Image sets with object changes:
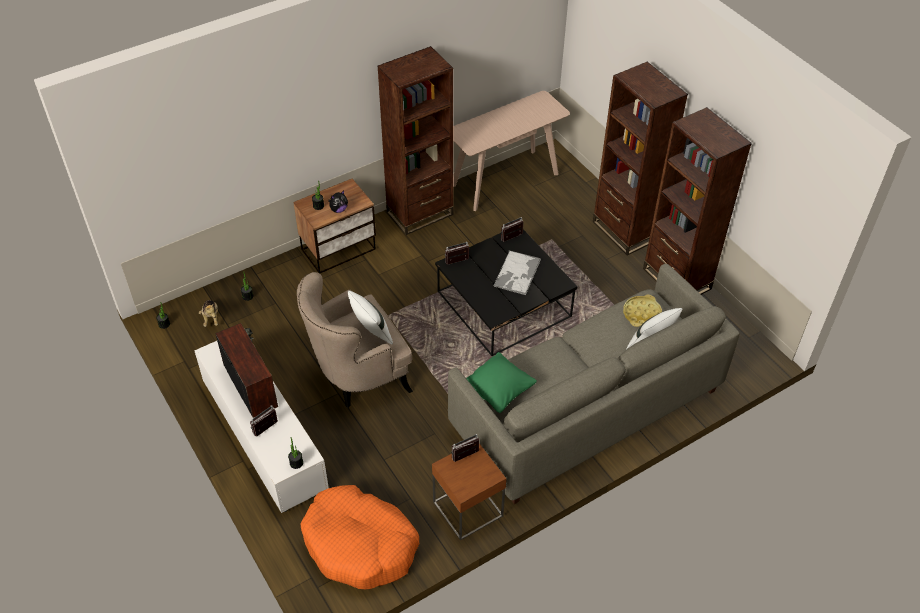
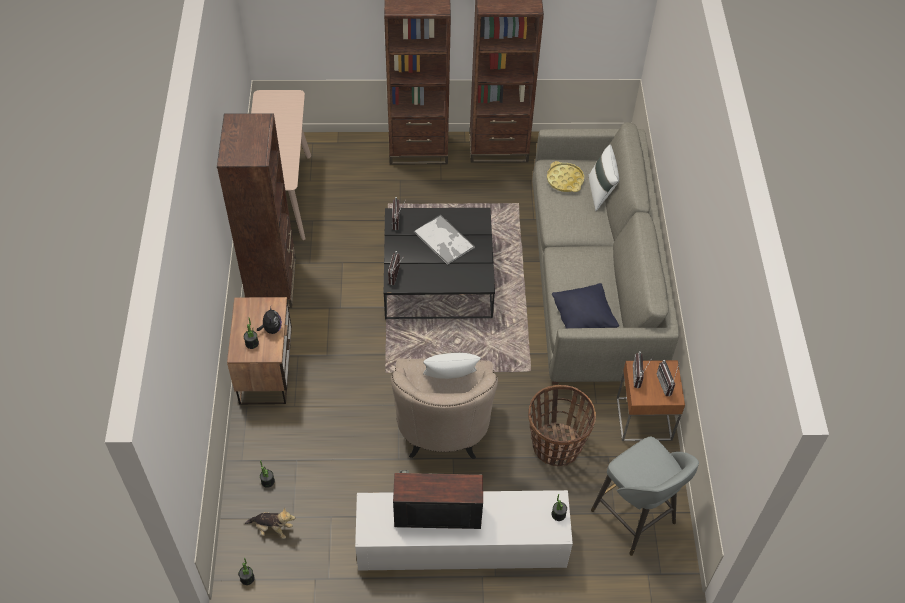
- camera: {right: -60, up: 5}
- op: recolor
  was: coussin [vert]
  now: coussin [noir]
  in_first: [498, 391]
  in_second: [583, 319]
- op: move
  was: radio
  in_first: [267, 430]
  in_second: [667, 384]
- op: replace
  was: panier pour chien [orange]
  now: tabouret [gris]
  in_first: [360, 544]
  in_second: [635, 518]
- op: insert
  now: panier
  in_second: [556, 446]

Problem: Write out nothing but the lines from the start of the data through the line with "was: panier pour chien [orange]". Leave out the pictures.

Output for this task:
- camera: {right: -60, up: 5}
- op: recolor
  was: coussin [vert]
  now: coussin [noir]
  in_first: [498, 391]
  in_second: [583, 319]
- op: move
  was: radio
  in_first: [267, 430]
  in_second: [667, 384]
- op: replace
  was: panier pour chien [orange]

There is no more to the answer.